ACTIVITY
Go through the entries below and copy each line containing the word "游戏界面".

Segment Start: PROVIDED DATA

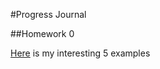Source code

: #Progress Journal

##Homework 0

[Here](files/elifkonyar_homework_0.html) is my interesting 5 examples
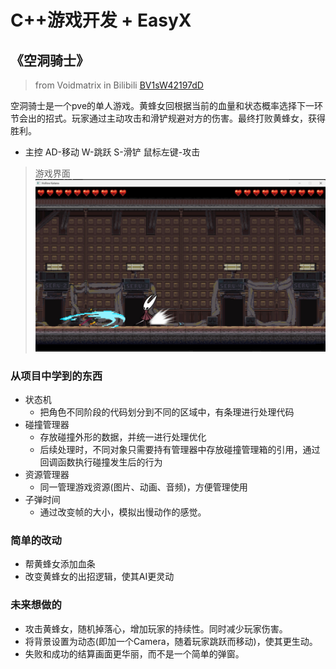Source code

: # C++游戏开发 + EasyX
## 《空洞骑士》

> from Voidmatrix in Bilibili  [BV1sW42197dD](https://www.bilibili.com/video/BV1sW42197dD)

空洞骑士是一个pve的单人游戏。黄蜂女回根据当前的血量和状态概率选择下一环节会出的招式。玩家通过主动攻击和滑铲规避对方的伤害。最终打败黄蜂女，获得胜利。

- 主控 AD-移动 W-跳跃 S-滑铲 鼠标左键-攻击

> 游戏界面
![游戏界面](md_resources/1.png "游戏界面-游戏进行时")

### 从项目中学到的东西
- 状态机
    - 把角色不同阶段的代码划分到不同的区域中，有条理进行处理代码
- 碰撞管理器
    - 存放碰撞外形的数据，并统一进行处理优化
    - 后续处理时，不同对象只需要持有管理器中存放碰撞管理箱的引用，通过回调函数执行碰撞发生后的行为
- 资源管理器
    - 同一管理游戏资源(图片、动画、音频)，方便管理使用
- 子弹时间
    - 通过改变帧的大小，模拟出慢动作的感觉。

### 简单的改动
- 帮黄蜂女添加血条
- 改变黄蜂女的出招逻辑，使其AI更灵动

### 未来想做的
- 攻击黄蜂女，随机掉落心，增加玩家的持续性。同时减少玩家伤害。
- 将背景设置为动态(即加一个Camera，随着玩家跳跃而移动)，使其更生动。
- 失败和成功的结算画面更华丽，而不是一个简单的弹窗。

Segment End: PROVIDED DATA

WRITTEN SOLUTION
> 游戏界面
![游戏界面](md_resources/1.png "游戏界面-游戏进行时")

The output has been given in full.